We are standing for another appartment not that far from Luke and Aiden's appartment. I walk behind Danielle into the building. When we walk into the livingroom I see 4 girls sitting on the ground.

"Hello girls!" Danielle screams excited. They all greet her back. "This is Lauren! She is the bestfriend of Aiden and she just moved to London so... She is going to hang out with us!" She screams to them. Okay... She is definitely different with her friends then with Aiden. I remember the girl who was whispering quiet to Aiden.

Why can't she be like that right now?

"Hey Lauren! I'm Chloë and this are Skyler, Emily and Ashley" A girl with short blond hair smiles at me. Okay she is definitely not shy.

I don't really like her. Please tell me that they are not all like this!

Skyler gives me a sweet smile. She has  brown hair with a lot of curls. I'm already jealous of her hair. Behind her I see Emily and Ashley. They also give me a sweet smile. They look like sisters. Are they twins?

"Yeah, we're twin sisters" Emily answers my question. Wait... Did I say that out loud? "Yes, you did" Danielle says while giving me a wink. I just look at her and scoff.

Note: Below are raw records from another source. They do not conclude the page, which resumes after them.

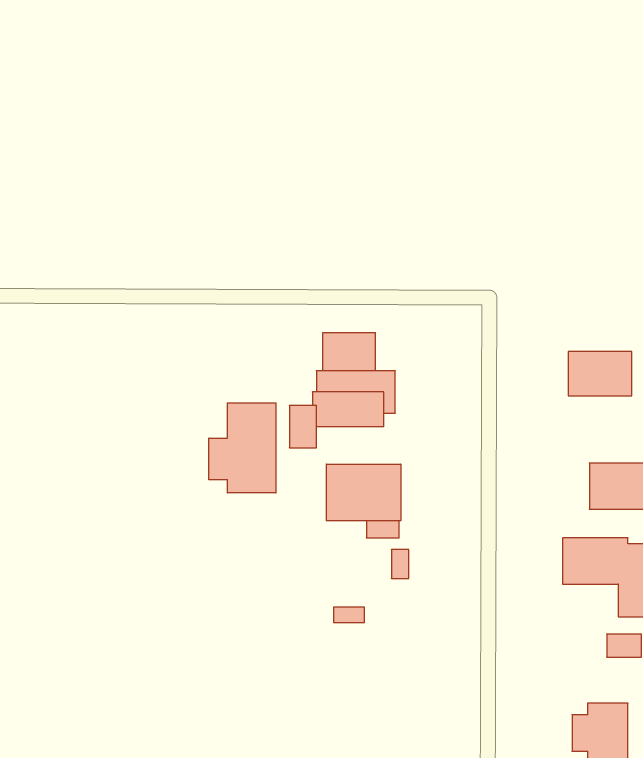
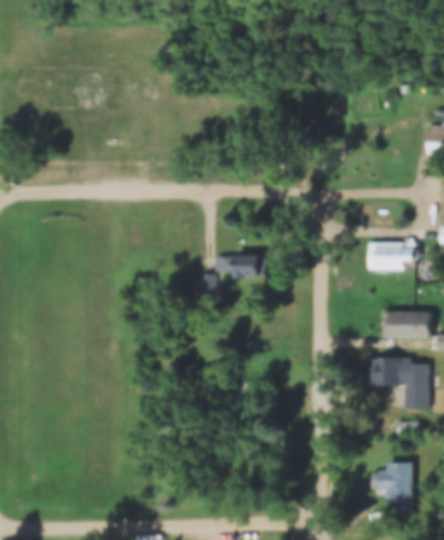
building: [323,333,375,371] -> none
building: [209,403,276,493] -> none
building: [326,464,401,521] -> none

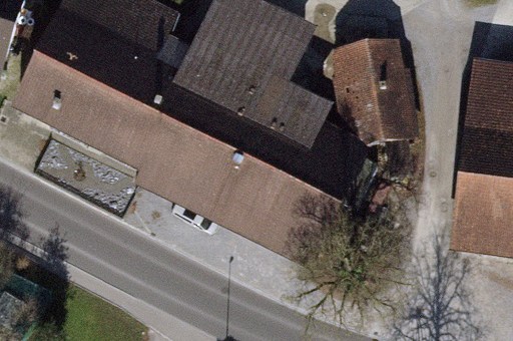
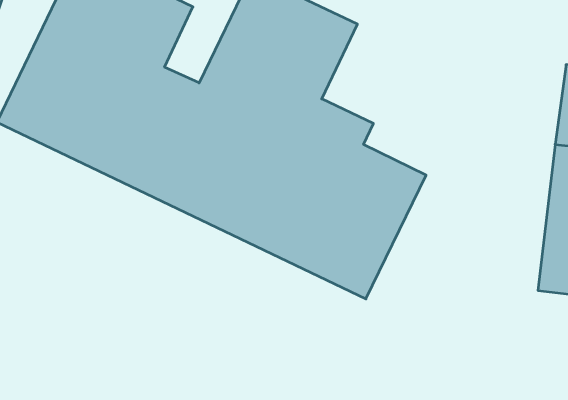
building: [337,39,411,137] -> none

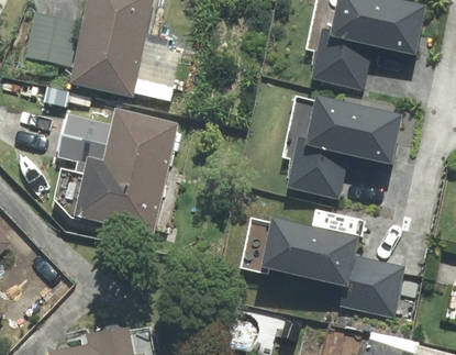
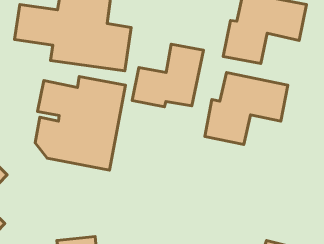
building: none -> [132,44,203,107]
building: [260,224,404,315] -> none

I don't like talking out loud.

"But we're going to have a girls day today!" Danielle screams and that's when we take off to the city.

---------

"Bye Lauren! We will hang out soon!" Chloë screams from the car. I wave to her and then I walk into my appartment. When I shut the door I let out my breath. This was one hell of  a day.

Chloë is to loud, Danielle is to hyper, Skyler looks nices but doesn't say anything I think she even don't like them they are not really her type of friends and then you have Emily and Ashley who are always fighting with each other. They looked nice but they are to much to deal with.

And not really my type of friends. Today Emily and Ashley didn't want to walk together or do anything together so Emily decided to claim Danielle for everything and Ashley decided to claim Skyler. I needed to do everything with Chloë together! She always claimed me? Don't get me wrong she is a nice girl, but sometimes she is just so loud and she always wants to hug you and to hold your hand.

I don't want to do those kind of things with them. I just want to sit on the couch and watch some stupid tv-series and cry my sadness away. I don't want to do anything.

I don't want to pretend I'm happy anymore.

I really liked pretending that I was okay in the beginning. Because everyone thinks I'm fine. They don't need to worry about me. I don't want  them to worry about me. I just...

I can't do this anymore. There need to change something in my life. Or I will...

Die.

I'm falling apart, and I can feel every little piece hitting the ground, and it's killing me.

_______________________________

All I want is nothing more

To hear you knocking at my door.

Sorry I'm in love with this song right now. Hope you liked this chapter! ;D so things aren't that good for Lauren right now with her love for Aiden and the hate between the girls.